Wer mit offenen Augen
durchs Leben geht, erkennt verblüffende Zusammenhänge. So wurde 1985 auch der
relative Alterseffekt entdeckt, der den Sport bis heute prägt. Der kanadische
Psychologe Roger Barnsley besuchte ein Juniorenspiel der Lethbridge Broncos,
als seine Frau Paula im Matchprogramm blätterte und ihr auffiel, dass der
Grossteil der Spieler im Januar, Februar oder März geboren war. Im Sport wird
meist nach Jahrgang unterteilt, und die Älteren starten oft mit einem Vorteil,
der zu einer Aufwärtsspirale führen kann, der sie weit trägt. Bis heute tüfteln
Clubs und Verbände nach Gegenmitteln, um nicht spätgeborene Talente zu verpassen.
Der Altersunterschied wirkt sich besonders in Mathematik aus, Bild: Keystone
Haben Jüngere schlechtere Chancen in der Schule? Tages Anzeiger, 4.2. von Simon Graf
Der relative Alterseffekt
beschränkt sich aber nicht auf den Sport. Er ist überall dort feststellbar, wo
in Altersgruppen eingeteilt wird, also auch dort, wo es uns alle betrifft: in
der Schule. So sagt Urs Moser, Titularprofessor am Institut für
Bildungsevaluation der Universität Zürich: «Ende Kindergarten, Anfang Schule
kann fast ein Jahr einiges ausmachen. Die Älteren haben beim Schuleintritt
bessere kognitive, motivationale und emotionale Voraussetzungen.»
Das Phänomen ist
international breit erforscht. Gemäss einer englischen Studie aus dem Jahr 2013
(«When you are born matters») erzielten die Jüngeren eines Schuljahrgangs nicht
nur tiefere Noten, sie entwickeln sich auch sozial-emotional schlechter und
haben weniger Selbstvertrauen. Als Lösung wird unter anderem vorgeschlagen, die
Jüngeren und ihren Selbstwert zu stärken, indem man abgestuft nach Alter einen
Notenbonus vergibt. Ein Modell, das indes nicht praktikabel erscheint.

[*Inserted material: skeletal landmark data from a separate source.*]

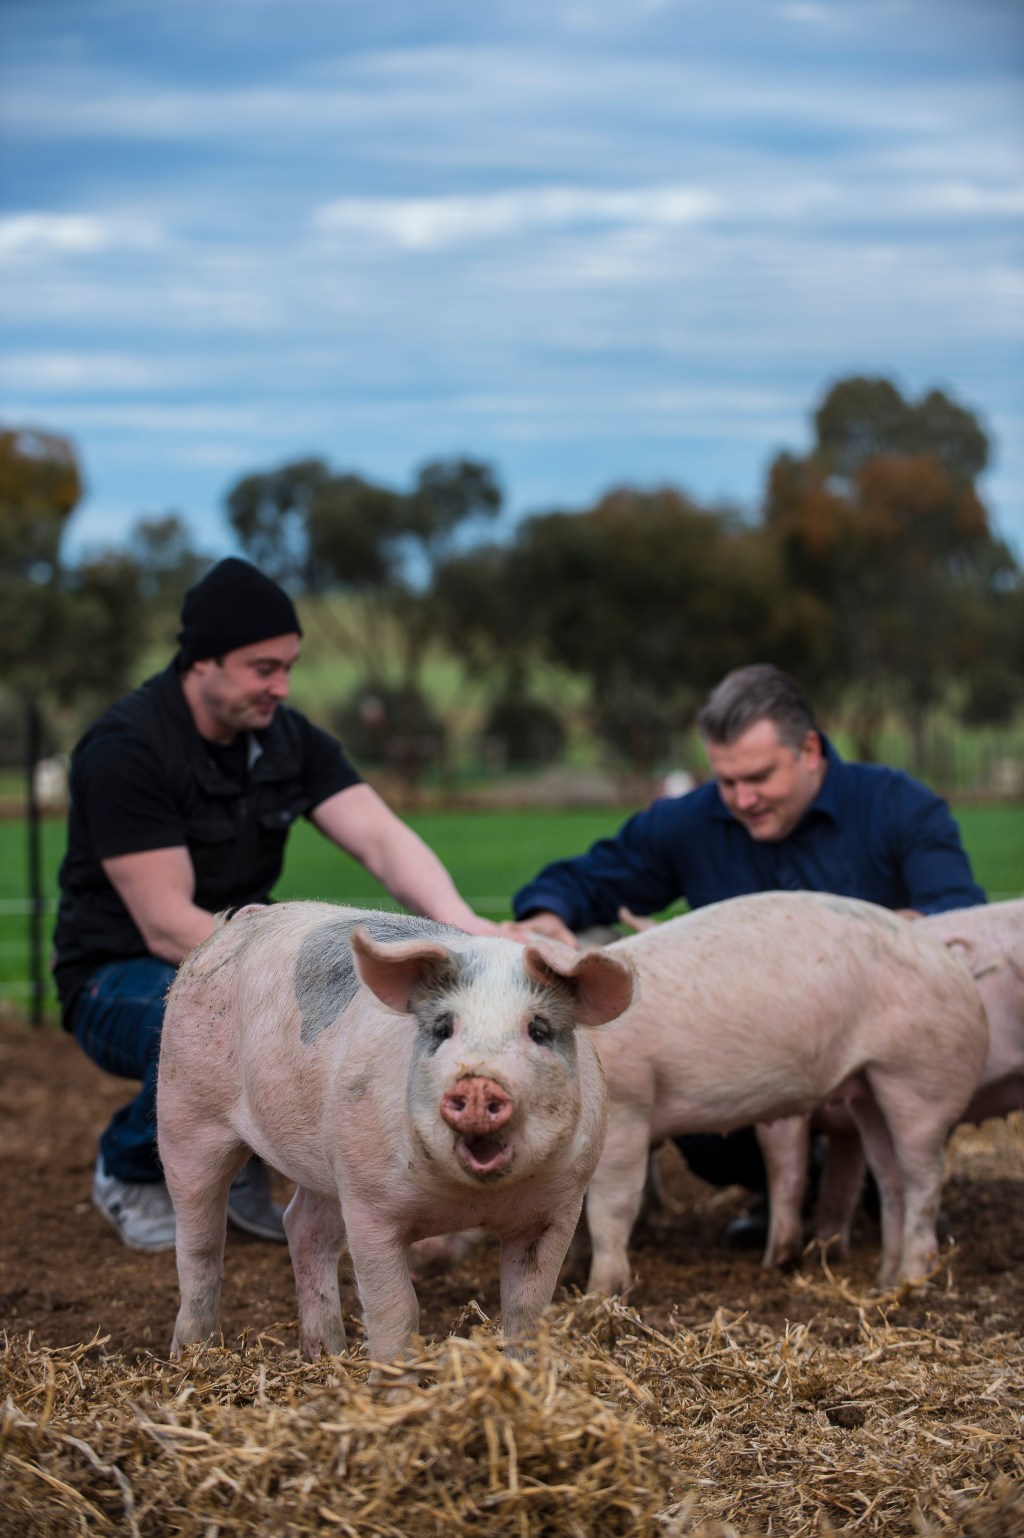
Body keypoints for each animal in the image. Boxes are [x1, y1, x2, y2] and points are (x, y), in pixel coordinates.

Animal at [156, 903, 633, 1371]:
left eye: (538, 1031)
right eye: (442, 1028)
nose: (478, 1084)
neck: (471, 1200)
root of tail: (242, 919)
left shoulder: (559, 1206)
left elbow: (527, 1309)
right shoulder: (370, 1207)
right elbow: (397, 1310)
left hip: (328, 1165)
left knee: (304, 1228)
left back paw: (327, 1354)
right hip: (184, 1109)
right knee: (200, 1240)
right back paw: (192, 1356)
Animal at [582, 891, 988, 1295]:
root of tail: (954, 963)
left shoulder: (628, 1110)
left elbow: (608, 1209)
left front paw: (599, 1294)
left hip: (920, 1080)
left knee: (924, 1180)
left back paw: (910, 1280)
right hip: (870, 1090)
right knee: (891, 1179)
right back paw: (883, 1283)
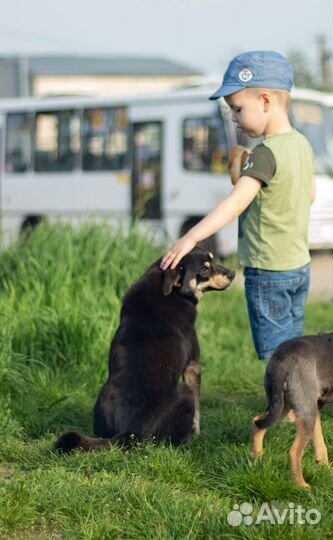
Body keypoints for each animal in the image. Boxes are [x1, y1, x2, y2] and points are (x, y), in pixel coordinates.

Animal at [55, 247, 233, 454]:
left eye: (212, 259)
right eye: (204, 269)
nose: (233, 274)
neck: (171, 291)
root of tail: (131, 432)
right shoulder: (193, 365)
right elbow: (198, 409)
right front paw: (197, 431)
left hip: (102, 400)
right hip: (185, 392)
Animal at [252, 334, 332, 490]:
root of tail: (281, 358)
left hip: (283, 405)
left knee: (257, 423)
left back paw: (257, 459)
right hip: (306, 411)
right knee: (294, 452)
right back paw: (301, 485)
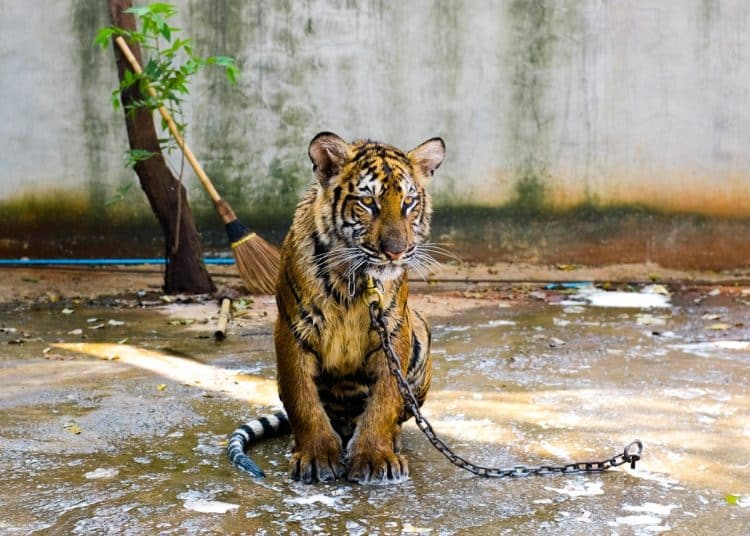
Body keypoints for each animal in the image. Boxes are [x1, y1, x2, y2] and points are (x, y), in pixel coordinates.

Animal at [227, 131, 445, 484]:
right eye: (368, 203)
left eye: (409, 203)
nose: (396, 253)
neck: (351, 280)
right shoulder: (293, 329)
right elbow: (302, 400)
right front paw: (316, 455)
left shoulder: (392, 330)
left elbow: (384, 401)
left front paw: (375, 456)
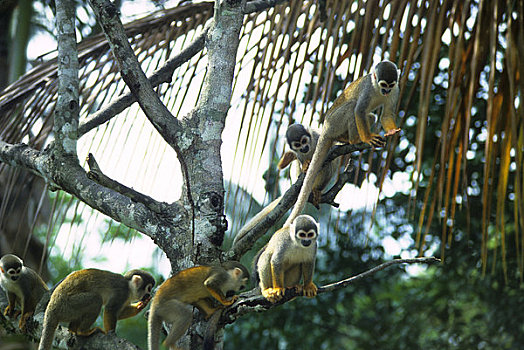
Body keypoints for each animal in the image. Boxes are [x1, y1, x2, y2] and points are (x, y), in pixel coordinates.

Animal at [284, 60, 400, 227]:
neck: (377, 89)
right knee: (353, 106)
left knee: (370, 116)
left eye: (390, 85)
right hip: (335, 122)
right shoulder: (367, 89)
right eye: (383, 84)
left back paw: (345, 139)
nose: (386, 90)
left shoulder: (396, 90)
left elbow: (386, 114)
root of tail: (325, 128)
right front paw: (367, 139)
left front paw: (391, 131)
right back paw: (354, 140)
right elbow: (359, 110)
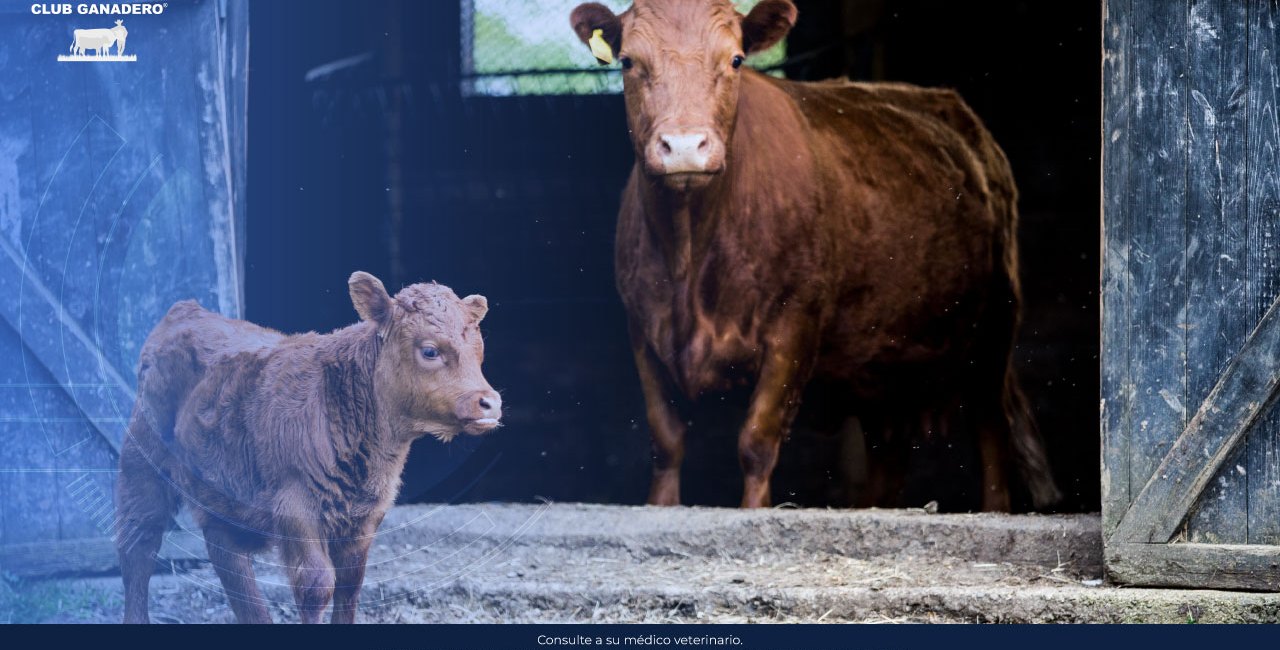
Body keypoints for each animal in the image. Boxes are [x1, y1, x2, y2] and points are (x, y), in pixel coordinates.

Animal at [115, 271, 501, 621]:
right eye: (430, 350)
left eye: (479, 352)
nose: (490, 402)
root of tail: (187, 311)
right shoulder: (296, 508)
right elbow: (316, 587)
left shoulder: (365, 517)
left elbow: (350, 586)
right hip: (141, 465)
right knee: (139, 546)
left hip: (223, 495)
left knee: (229, 561)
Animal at [570, 1, 1059, 511]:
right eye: (628, 62)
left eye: (736, 60)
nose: (684, 146)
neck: (690, 255)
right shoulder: (642, 329)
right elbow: (665, 441)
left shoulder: (794, 325)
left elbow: (756, 440)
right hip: (884, 365)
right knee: (890, 452)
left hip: (994, 329)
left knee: (990, 428)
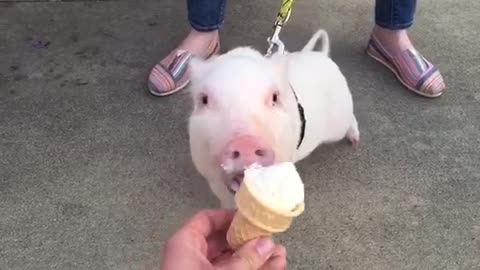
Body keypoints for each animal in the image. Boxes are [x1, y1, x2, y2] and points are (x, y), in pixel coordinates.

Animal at [186, 28, 358, 208]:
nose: (246, 143)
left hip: (339, 122)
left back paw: (355, 141)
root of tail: (323, 56)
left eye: (275, 97)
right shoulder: (210, 175)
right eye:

In der Mathematik haben es
die Jüngsten schwer
In der Schweiz
wurde der relative Alterseffekt in der Forschung bis dato kaum berücksichtigt.
Moser wirkte an einer 2008 publizierten Studie mit, bei der unter anderem die
Leistungskurve der Kinder nach relativem Alter ermittelt wurde. Dabei ergab
sich, dass die älteren Schüler generell einen Startvorteil haben, den die
Jüngeren in den folgenden drei Jahren nicht in allen Bereichen aufholen. In
Deutsch fällt es ihnen leichter als in Mathematik.
Interessant
wäre, ganze Studienjahrgänge nach Geburtsdaten zu analysieren. Die «Schweiz am
Wochenende» errechnete im Oktober 2017, dass es an Basler Gymnasien fast zehn
Prozent mehr Jugendliche hat, die in den ersten sechs Monaten eines
Schuljahrgangs geboren sind. Und titelte: «Geburtsmonat beeinflusst Karrierechance».
Bildungsforscher
Moser relativiert: «In der Schule wirkt sich das relative Alter nicht so stark
aus wie im Sport. Denn hier ist es nur ein Faktor von vielen.» Zu nennen wären
soziale Herkunft, Sprache oder Unterstützung der Eltern. Moser führt aus: «In
der Schule haben wir einen Schnitt durch die gesamte Population, bei
ambitionierten Jungsportlern eine selektive Gruppe von Talentierten und
Begeisterten. Und die meisten Eltern stehen hinter diesem Projekt.» Das Umfeld
ist kompetitiver, was den relativen Alterseffekt begünstigt.
Klassen zu überspringen
ist heikel
Viel könne man
als Schule auch nicht unternehmen gegen diesen Effekt, sagt Moser. «Es braucht
ein Stichdatum für Schüler, nur schon aus organisatorischen Gründen.» Er hat
aber festgestellt, dass die Tendenz zum früheren Einschulen oder Überspringen
von Klassen abgenommen hat. «Früher dachte man: Wenn ein Kind schon im
Kindergarten lesen kann, kann es eine Klasse überspringen. Heute betrachtet man
auch die sozialen Faktoren. Man hat beim Überspringen von Klassen die Erfahrung
gemacht, dass dies emotional zu Problemen führen kann. Nun schaut man vielmehr,
dass man innerhalb der Klasse individualisiert.»
Inzwischen
schlägt das Pendel in die andere Richtung: Man wartet lieber noch ein Jahr mit
dem Einschulen, stellt das Kind zurück. So kann man den relativen Alterseffekt
ausdribbeln – anders als im Sport, wo der Jahrgang ab nationaler und
internationaler Ebene verbindlich ist.